In response to the positive feedback from the University community, UNM’s Department of History is expanding the public lecture series for History 220: The History of UNM.

The course is designed to give students the opportunity to investigate the history of UNM from the University’s founding in 1889 up to the present. Students are able to explore the history of their place at UNM while also learning about the major events and issues in the school’s history. A lot has changed in those years, and discussions in evolutions in student life, athletics, academics, architecture, expansion, university policies, activism and crises on campus as well as the role of UNM in Albuquerque and the world will all take shape during the semester.

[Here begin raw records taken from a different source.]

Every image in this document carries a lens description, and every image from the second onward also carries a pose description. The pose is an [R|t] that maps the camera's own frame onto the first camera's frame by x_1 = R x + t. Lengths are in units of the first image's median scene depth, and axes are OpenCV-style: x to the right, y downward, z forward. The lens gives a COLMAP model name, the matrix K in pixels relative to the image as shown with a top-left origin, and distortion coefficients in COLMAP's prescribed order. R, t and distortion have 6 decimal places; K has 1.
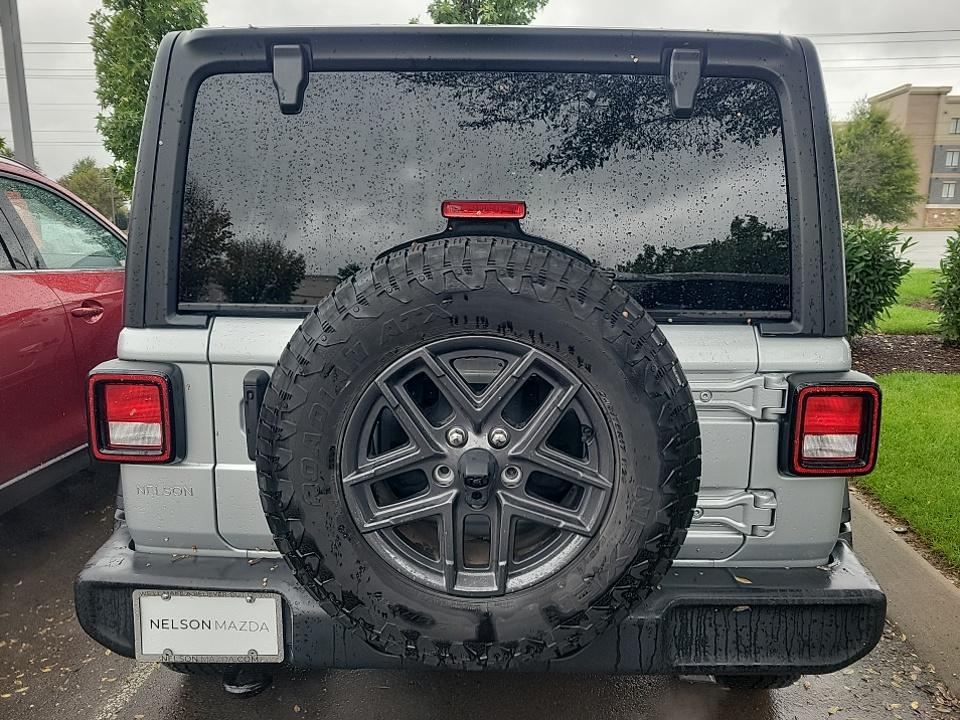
lens RADIAL K [[722.0, 0, 484.6], [0, 722.0, 370.0], [0, 0, 1]] dist [0.034542, -0.012747]
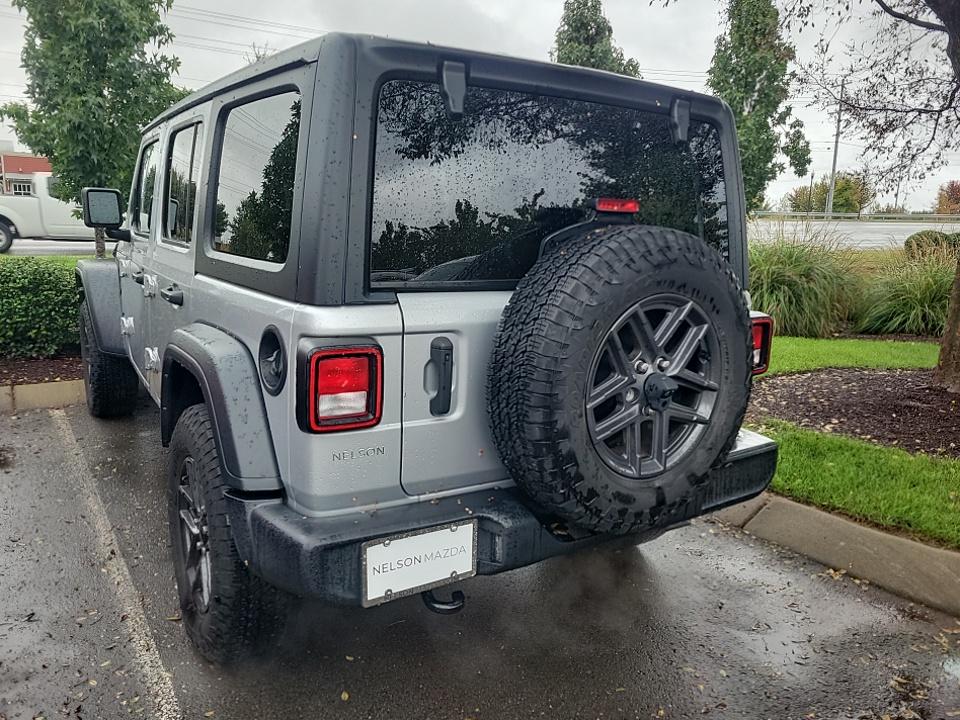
lens RADIAL K [[722.0, 0, 470.0], [0, 722.0, 363.3], [0, 0, 1]] dist [0.034542, -0.012747]
pose [[0.835867, -0.094187, 0.540791, -0.940796], [0.084375, 0.995507, 0.042968, -0.003526], [-0.542408, 0.009713, 0.840059, -0.012483]]
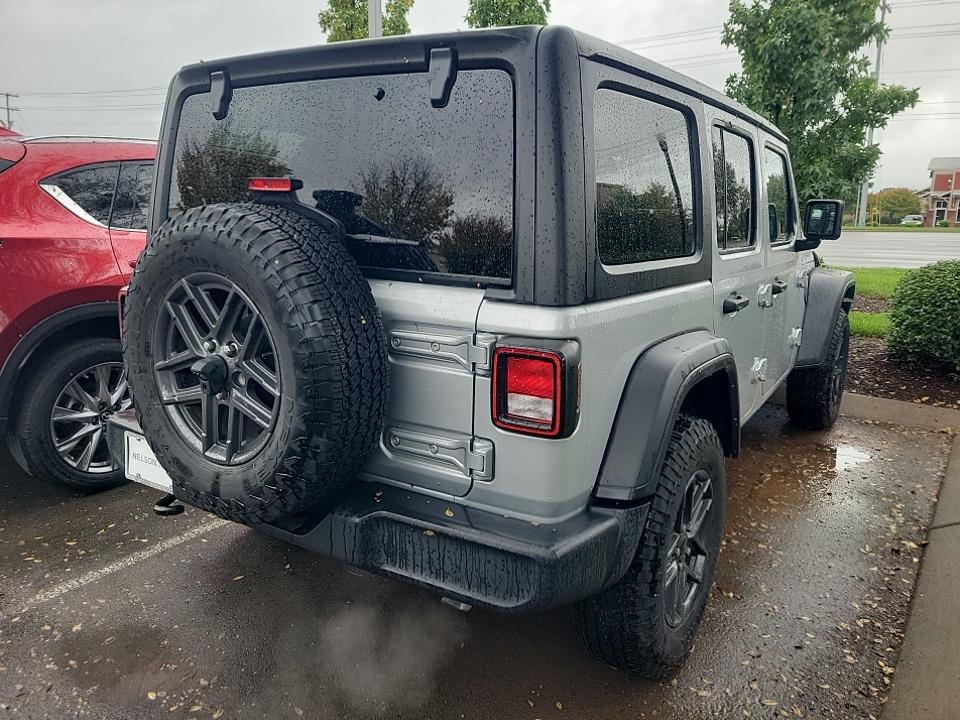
lens RADIAL K [[722.0, 0, 484.9], [0, 722.0, 349.4], [0, 0, 1]] dist [0.034542, -0.012747]
pose [[0.851359, 0.113317, -0.512198, 0.981015], [-0.117934, 0.992741, 0.023605, 0.003388], [0.511155, 0.040309, 0.858543, 0.053941]]
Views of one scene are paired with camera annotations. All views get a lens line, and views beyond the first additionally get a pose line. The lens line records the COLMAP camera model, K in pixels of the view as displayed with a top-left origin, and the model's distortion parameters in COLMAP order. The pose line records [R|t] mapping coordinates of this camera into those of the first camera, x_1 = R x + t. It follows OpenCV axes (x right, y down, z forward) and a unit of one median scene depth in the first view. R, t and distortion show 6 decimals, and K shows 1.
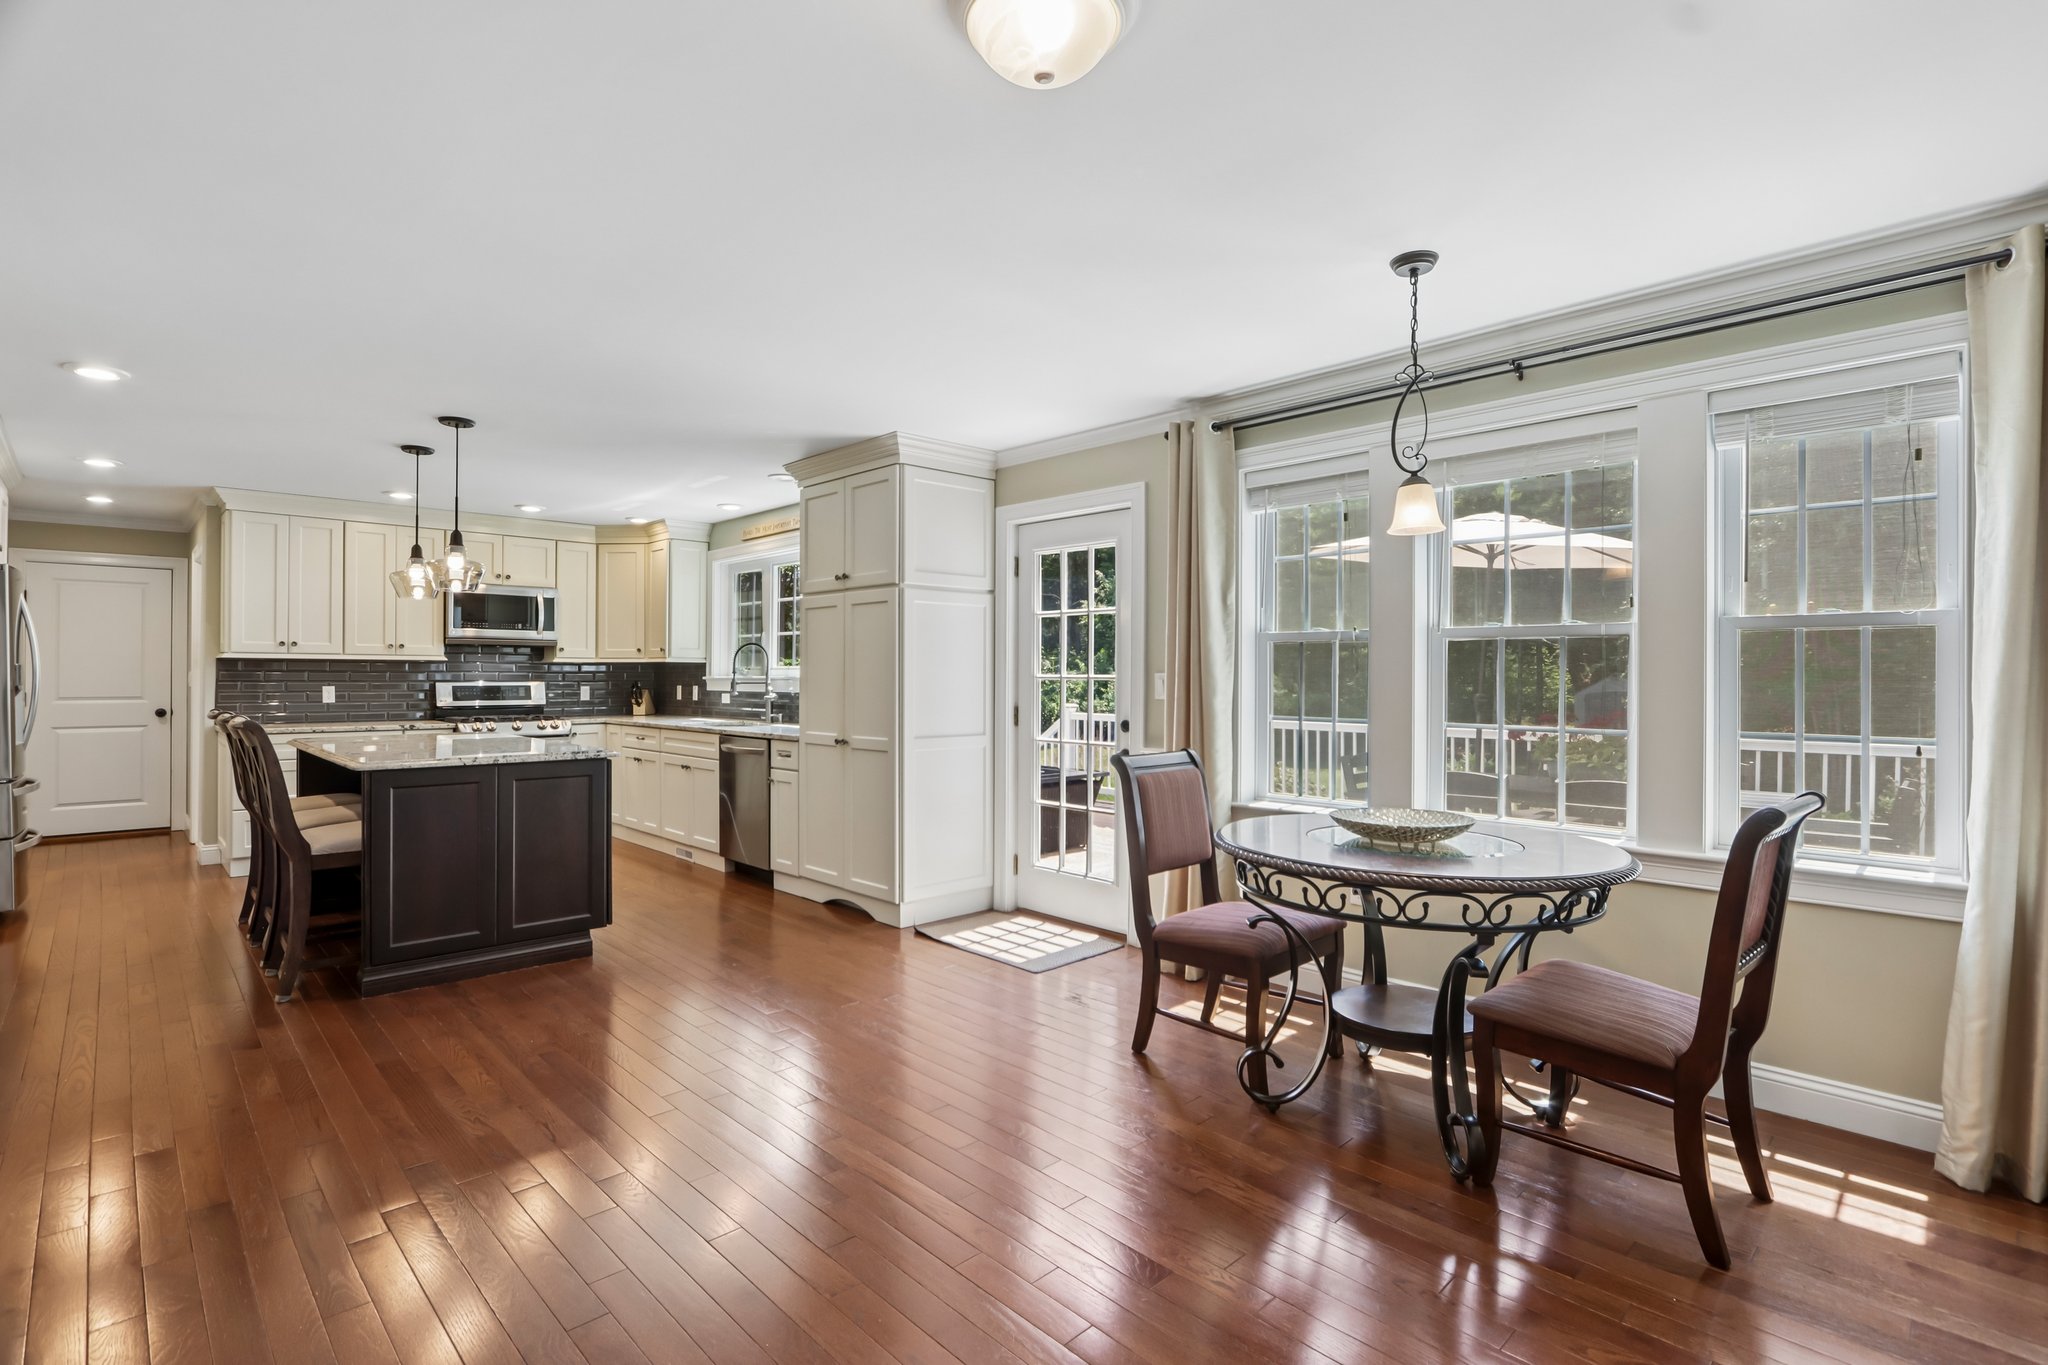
lens RADIAL K [[982.4, 0, 1020.5], [0, 982.4, 670.4], [0, 0, 1]] dist [-0.004767, -0.001162]
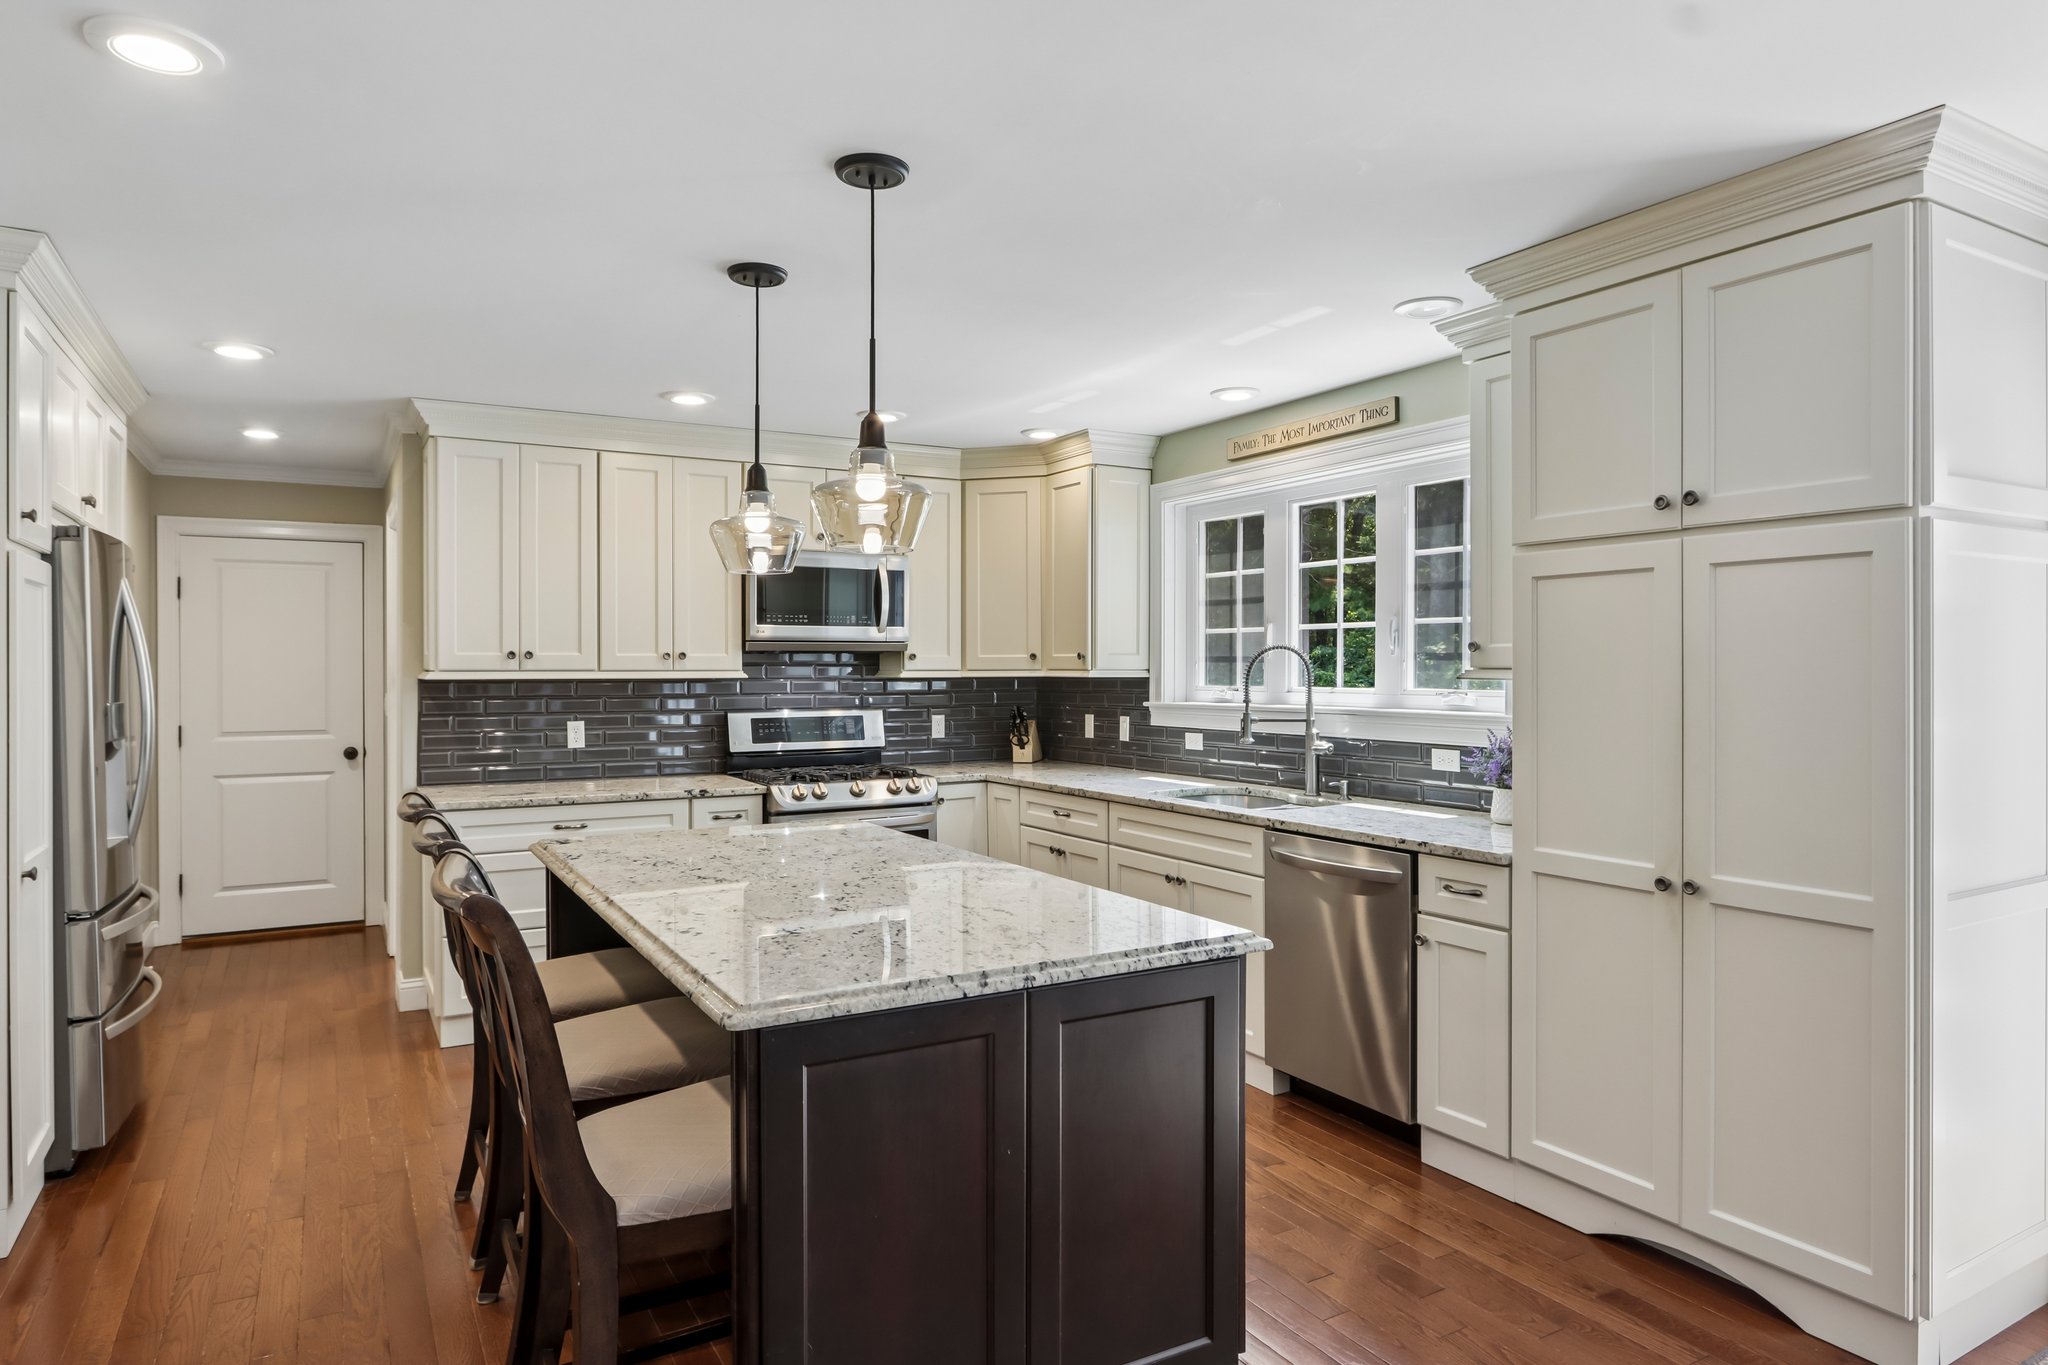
lens RADIAL K [[1230.0, 0, 1022.6], [0, 1230.0, 669.9], [0, 0, 1]] dist [-0.003897, 0.002111]
pose [[0.972200, -0.004369, -0.234111, -0.236578], [0.006127, 0.999958, 0.006784, -0.018936], [0.234071, -0.008030, 0.972186, 0.294688]]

The lecture series provides students, staff, faculty and the general public the opportunity to learn about a variety of historical topics at the state’s flagship institution.

Upcoming Lectures:

  • Sept. 26: Guest Lecture, Jairo Marshall, Ph.D. candidate, UNM: The Cold War and UNM’s Ascendancy
  • Oct. 5:  Guest Lecture: Dora Wang, Ph.D., associate professor and the School of Medicine historian
  • Oct. 17: Guest Lecture, Felipe Gonzales, Ph.D., ‘70: The Sixties and Seventies: Student Revolution at UNM
  • Oct. 24:  Guest Lecture, Aracely Chapa, filmmaker and director of Zimmerman@75 and UNM@125
  • Oct. 31: Guest Lecture, author Judith Van Gieson: Mysterious UNM
  • Nov. 7: Guest Lecture, Margaret Jane Slaughter, Ph.D.: Trailblazing Gender Equality at UNM
  • Nov. 16:  Guest Lecture, Alfred Dennis Mathewson, dean & Henry Weihofen Chair in Law, UNM School of Law: African Americans and UNM – NOTE: Special time, 3-4:30 p.m.
  • Nov. 21: Lecture, Taylor Spence, Ph.D.: Intellectual Harvest: The Promise of the Diverse University
  • Nov. 28: Lecture, Taylor Spence, Ph.D.: Conservative Backlash: History Wars, Identity Politics, and UNM
  • Dec. 5: Guest Lecture, Aeron Haynie, director, UNM Center for Teaching Excellence: What Could the University Be?
  • Dec 7: Lecture, Taylor Spence, Ph.D.: Can America’s Greatest Social Engineering Project Survive?

All lectures will take place in the Waters Room of the Zimmerman Library, from 12:30-1:45 p.m., unless otherwise noted. The public lectures are open to all.